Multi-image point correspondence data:
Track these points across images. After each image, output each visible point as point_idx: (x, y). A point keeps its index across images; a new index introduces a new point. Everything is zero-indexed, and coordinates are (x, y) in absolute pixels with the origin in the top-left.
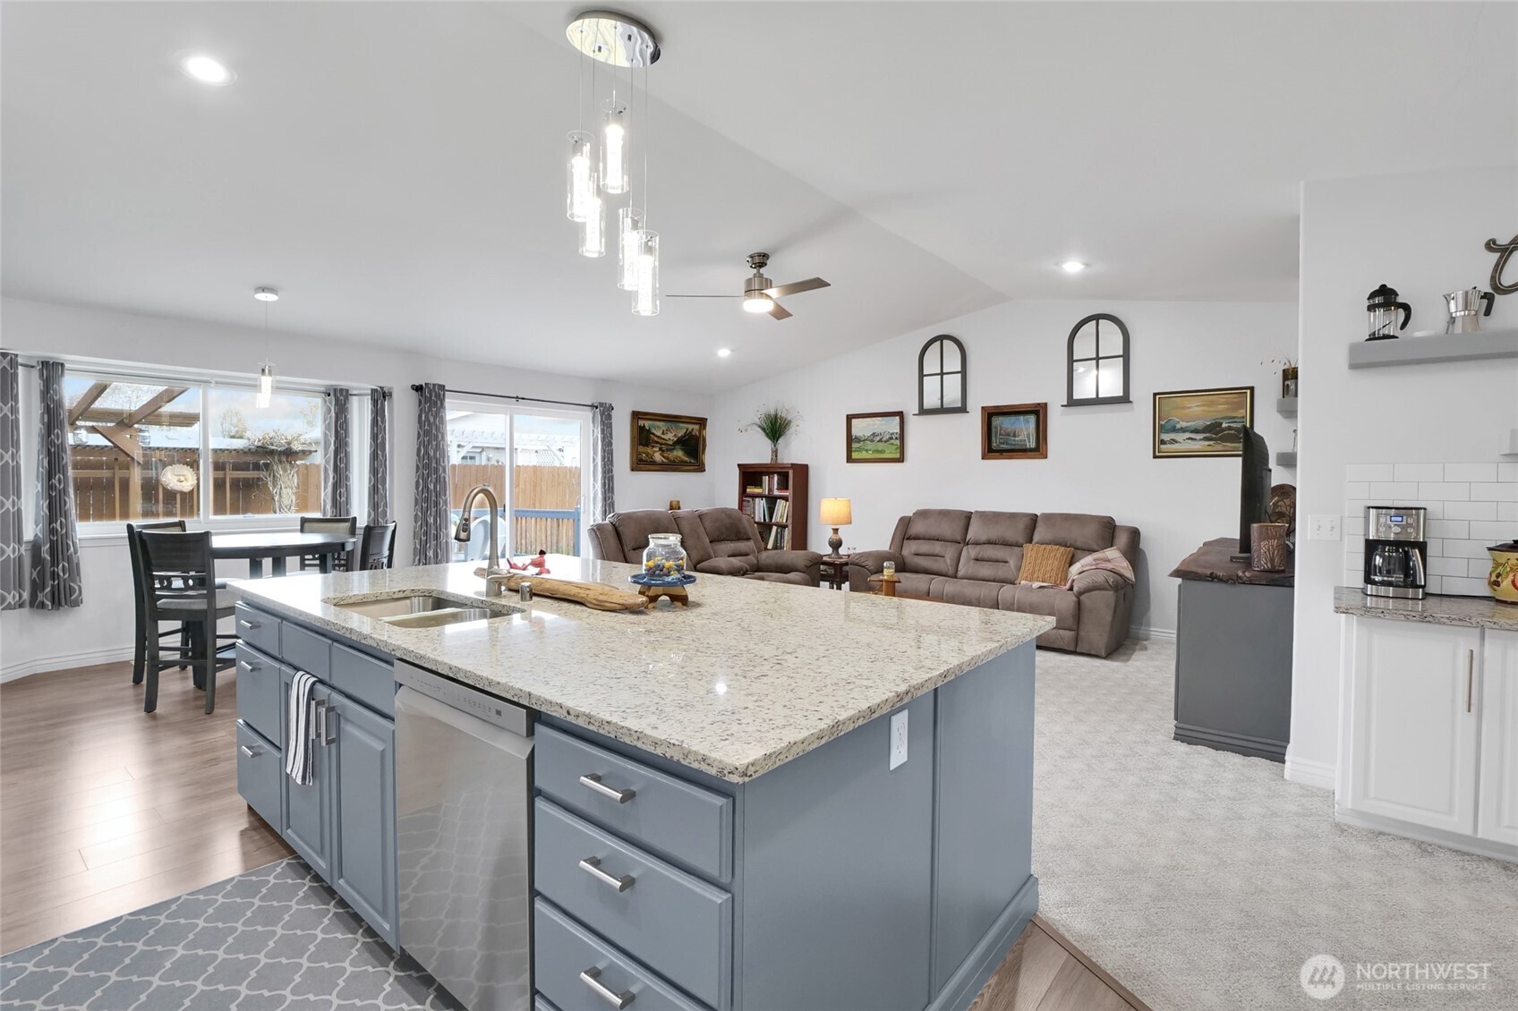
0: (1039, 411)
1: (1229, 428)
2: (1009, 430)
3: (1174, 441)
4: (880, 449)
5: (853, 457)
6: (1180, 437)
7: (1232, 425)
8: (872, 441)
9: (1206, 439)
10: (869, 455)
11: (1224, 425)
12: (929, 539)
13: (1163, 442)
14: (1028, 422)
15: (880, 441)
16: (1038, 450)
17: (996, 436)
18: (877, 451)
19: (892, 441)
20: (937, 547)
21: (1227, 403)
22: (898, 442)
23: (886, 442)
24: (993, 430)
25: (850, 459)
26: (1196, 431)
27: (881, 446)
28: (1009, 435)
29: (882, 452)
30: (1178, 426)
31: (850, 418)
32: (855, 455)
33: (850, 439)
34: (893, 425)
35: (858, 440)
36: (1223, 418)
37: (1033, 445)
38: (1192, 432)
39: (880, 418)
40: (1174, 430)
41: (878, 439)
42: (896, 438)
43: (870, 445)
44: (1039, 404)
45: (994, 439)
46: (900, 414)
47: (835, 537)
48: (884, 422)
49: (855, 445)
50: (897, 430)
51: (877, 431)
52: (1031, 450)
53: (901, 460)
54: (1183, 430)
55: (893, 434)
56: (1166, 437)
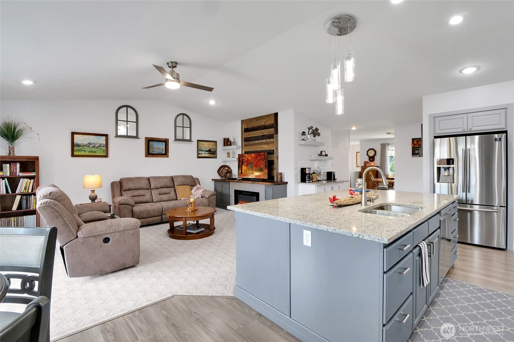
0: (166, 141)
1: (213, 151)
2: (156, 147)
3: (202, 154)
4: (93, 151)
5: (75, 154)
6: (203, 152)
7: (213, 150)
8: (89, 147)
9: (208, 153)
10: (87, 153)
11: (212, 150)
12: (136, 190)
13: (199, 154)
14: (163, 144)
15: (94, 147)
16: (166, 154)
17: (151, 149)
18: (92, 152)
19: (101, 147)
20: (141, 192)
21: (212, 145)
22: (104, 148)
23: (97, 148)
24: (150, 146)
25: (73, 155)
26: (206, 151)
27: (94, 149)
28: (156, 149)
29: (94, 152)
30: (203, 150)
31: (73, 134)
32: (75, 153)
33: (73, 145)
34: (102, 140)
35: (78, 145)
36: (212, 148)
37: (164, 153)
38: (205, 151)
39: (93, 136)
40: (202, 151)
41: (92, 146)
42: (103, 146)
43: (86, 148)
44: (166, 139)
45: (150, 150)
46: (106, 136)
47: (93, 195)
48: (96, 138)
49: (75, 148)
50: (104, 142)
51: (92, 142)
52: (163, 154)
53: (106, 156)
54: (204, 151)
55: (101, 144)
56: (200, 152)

▶ EXERCISE REQUIREMENTS: Among the entries above, find the line with "51: (877, 431)" and the line with "55: (893, 434)"; give again exactly these two lines and all lines between them.

▶ ANSWER SECTION:
51: (877, 431)
52: (1031, 450)
53: (901, 460)
54: (1183, 430)
55: (893, 434)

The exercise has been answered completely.